There are other skin conditions that can look like acne. So, first, a dermatologist will make sure that it is acne. And then they’ll note what type (or types) of acne appear on your skin and grade it on scale of one to four, with four being severe.
How it’s treated
There are lots of effective acne treatments, including over-the-counter medications. The trouble is, what may work well for a friend may do little for you. It can also take several weeks for an acne treatment to make a difference. So, it becomes hard to tell if a given treatment’s even working. Before frustration takes over, see a dermatologist. They’ll design a treatment plan that’s tailored to your acne.
Prescription acne treatments fall into two categories, the kind you apply to the skin and the kind that work throughout the body. Most are applied to the skin. They’re also known as topical treatments. Some help kill the bacteria, others reduce the sebum.

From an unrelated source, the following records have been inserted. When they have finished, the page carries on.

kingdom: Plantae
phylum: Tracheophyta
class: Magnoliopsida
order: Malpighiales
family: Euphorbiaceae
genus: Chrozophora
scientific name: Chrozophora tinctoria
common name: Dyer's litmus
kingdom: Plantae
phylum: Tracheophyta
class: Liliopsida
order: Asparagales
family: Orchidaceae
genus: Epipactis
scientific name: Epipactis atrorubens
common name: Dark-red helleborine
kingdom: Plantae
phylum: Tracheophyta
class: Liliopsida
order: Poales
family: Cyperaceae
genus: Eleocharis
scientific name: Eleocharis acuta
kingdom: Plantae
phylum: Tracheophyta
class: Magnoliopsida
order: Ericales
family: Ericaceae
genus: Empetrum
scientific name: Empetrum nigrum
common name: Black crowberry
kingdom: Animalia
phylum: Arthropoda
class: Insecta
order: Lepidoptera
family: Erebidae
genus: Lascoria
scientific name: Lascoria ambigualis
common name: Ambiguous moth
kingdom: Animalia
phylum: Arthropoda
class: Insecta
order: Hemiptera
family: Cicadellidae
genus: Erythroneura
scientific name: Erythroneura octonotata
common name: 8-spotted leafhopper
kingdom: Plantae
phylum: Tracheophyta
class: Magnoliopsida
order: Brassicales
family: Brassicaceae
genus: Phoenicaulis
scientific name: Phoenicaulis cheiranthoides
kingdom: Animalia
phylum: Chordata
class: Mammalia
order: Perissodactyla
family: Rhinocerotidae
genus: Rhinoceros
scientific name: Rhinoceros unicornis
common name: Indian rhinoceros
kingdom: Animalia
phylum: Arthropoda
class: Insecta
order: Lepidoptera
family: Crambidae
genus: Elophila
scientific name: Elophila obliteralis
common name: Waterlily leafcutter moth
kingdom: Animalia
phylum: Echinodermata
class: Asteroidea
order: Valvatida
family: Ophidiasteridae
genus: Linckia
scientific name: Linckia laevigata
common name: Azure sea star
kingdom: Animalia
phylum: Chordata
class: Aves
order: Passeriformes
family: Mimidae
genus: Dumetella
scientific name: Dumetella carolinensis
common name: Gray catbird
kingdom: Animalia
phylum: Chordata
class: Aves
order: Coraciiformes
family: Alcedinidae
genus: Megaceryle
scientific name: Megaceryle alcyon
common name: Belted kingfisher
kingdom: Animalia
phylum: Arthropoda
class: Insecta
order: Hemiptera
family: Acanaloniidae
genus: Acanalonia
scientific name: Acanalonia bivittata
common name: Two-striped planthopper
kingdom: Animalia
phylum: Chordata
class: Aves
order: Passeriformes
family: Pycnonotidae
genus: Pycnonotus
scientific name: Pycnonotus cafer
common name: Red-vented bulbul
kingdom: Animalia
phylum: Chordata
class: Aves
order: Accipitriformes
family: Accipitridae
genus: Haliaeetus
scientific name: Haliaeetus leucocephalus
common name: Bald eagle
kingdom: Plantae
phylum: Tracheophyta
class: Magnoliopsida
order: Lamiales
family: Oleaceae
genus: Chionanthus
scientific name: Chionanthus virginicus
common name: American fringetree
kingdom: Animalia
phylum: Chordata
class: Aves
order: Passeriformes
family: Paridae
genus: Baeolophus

If you have acne cysts and nodules, a medication that works throughout the body may be more appropriate. The most popular types include:
- Antibiotics, which help kill the bacteria and reduce inflammation
- Birth control pills and other medicine aimed at the hormones
- Isotretinoin, the only treatment known to work on all of acne’s causes
There are also procedures that can be performed during an office visit:
- Laser/light therapies: They help reduce the bacteria
- Chemical peels: An effective treatment for blackheads and papules
- Drainage and extraction: When a large cyst doesn’t respond to medication, this may help ease the pain and lessen the chance that the cyst will leave a scar
The earlier you see a dermatologist about your acne, the sooner you can control it, and the better your chances of clearing it up altogether before it becomes more severe.